## Problem to work on:
Transcribe the stretch of entries below from the line with "B. RESEARCH GOOGLE NEWSPAPER ARCHIVES- DEVIN" through the line with "D. HISTORICAL DESIGNATION", exactly and with both ends included; leave out all other lines.

[Records drawn from a dataset]
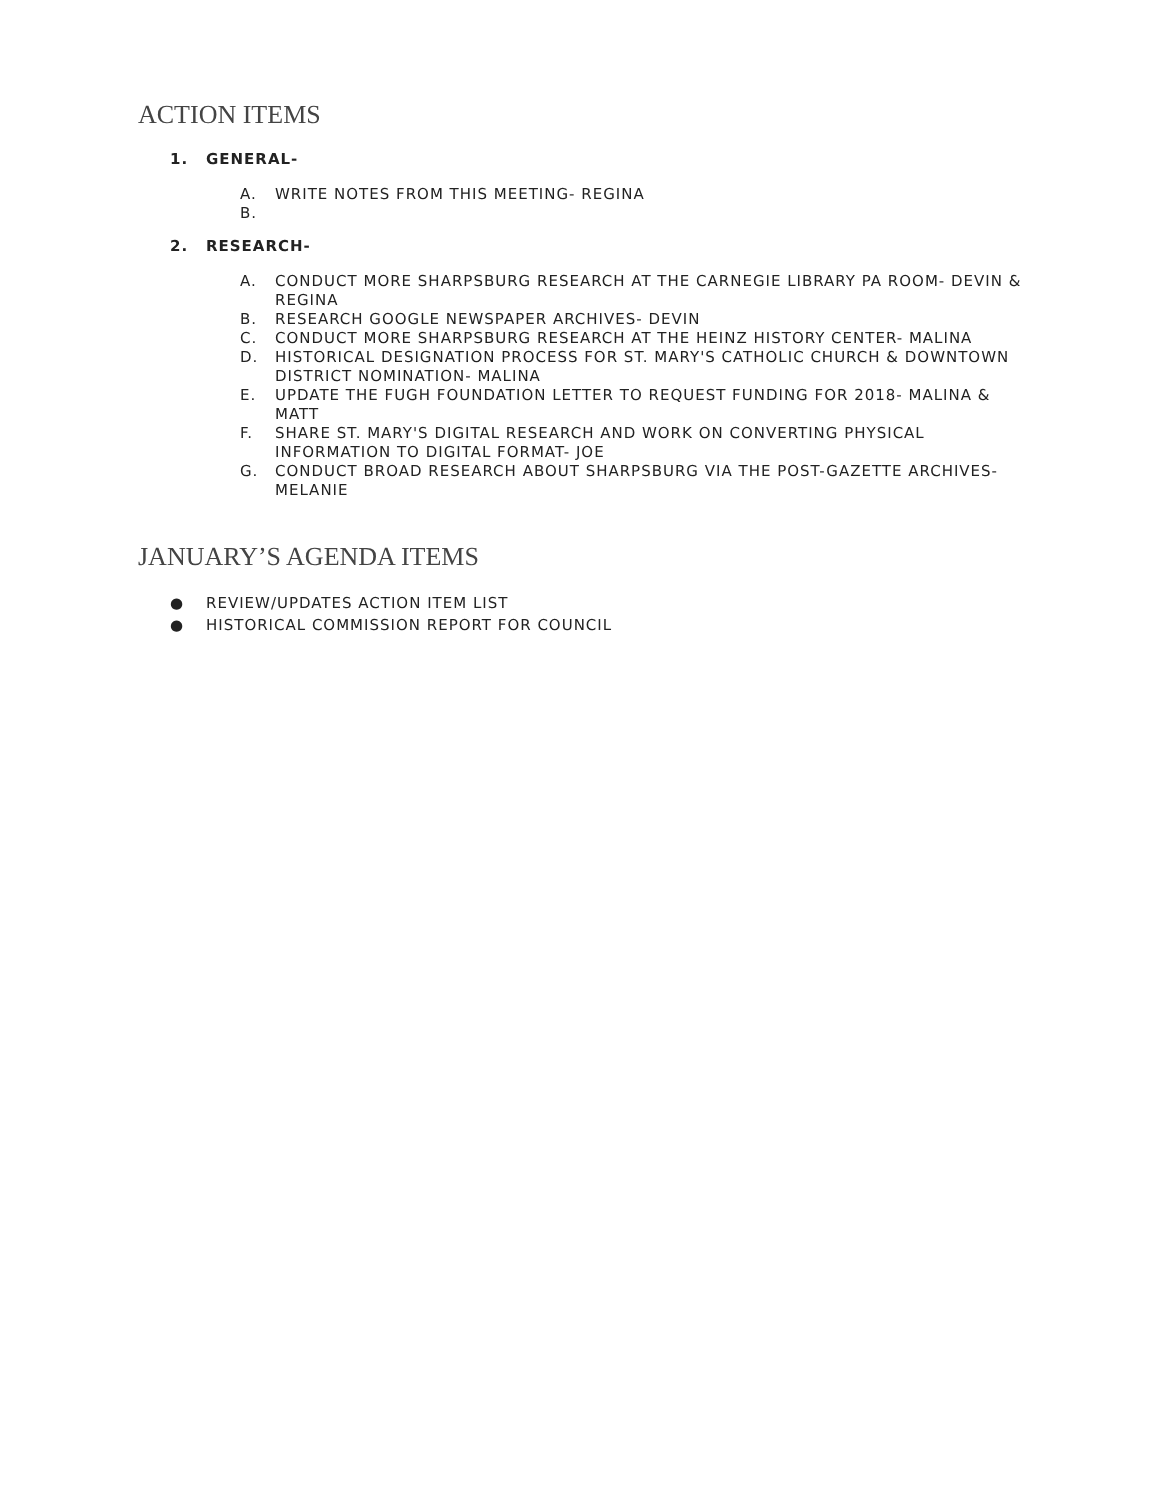ACTION ITEMS
1. GENERAL-
A. WRITE NOTES FROM THIS MEETING- REGINA
B.
2. RESEARCH-
A. CONDUCT MORE SHARPSBURG RESEARCH AT THE CARNEGIE LIBRARY PA ROOM- DEVIN & REGINA
B. RESEARCH GOOGLE NEWSPAPER ARCHIVES- DEVIN
C. CONDUCT MORE SHARPSBURG RESEARCH AT THE HEINZ HISTORY CENTER- MALINA
D. HISTORICAL DESIGNATION PROCESS FOR ST. MARY'S CATHOLIC CHURCH & DOWNTOWN DISTRICT NOMINATION- MALINA
E. UPDATE THE FUGH FOUNDATION LETTER TO REQUEST FUNDING FOR 2018- MALINA & MATT
F. SHARE ST. MARY'S DIGITAL RESEARCH AND WORK ON CONVERTING PHYSICAL INFORMATION TO DIGITAL FORMAT- JOE
G. CONDUCT BROAD RESEARCH ABOUT SHARPSBURG VIA THE POST-GAZETTE ARCHIVES- MELANIE
JANUARY’S AGENDA ITEMS
● REVIEW/UPDATES ACTION ITEM LIST
● HISTORICAL COMMISSION REPORT FOR COUNCIL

## Response to the task:
B. RESEARCH GOOGLE NEWSPAPER ARCHIVES- DEVIN
C. CONDUCT MORE SHARPSBURG RESEARCH AT THE HEINZ HISTORY CENTER- MALINA
D. HISTORICAL DESIGNATION PROCESS FOR ST. MARY'S CATHOLIC CHURCH & DOWNTOWN DISTRICT NOMINATION- MALINA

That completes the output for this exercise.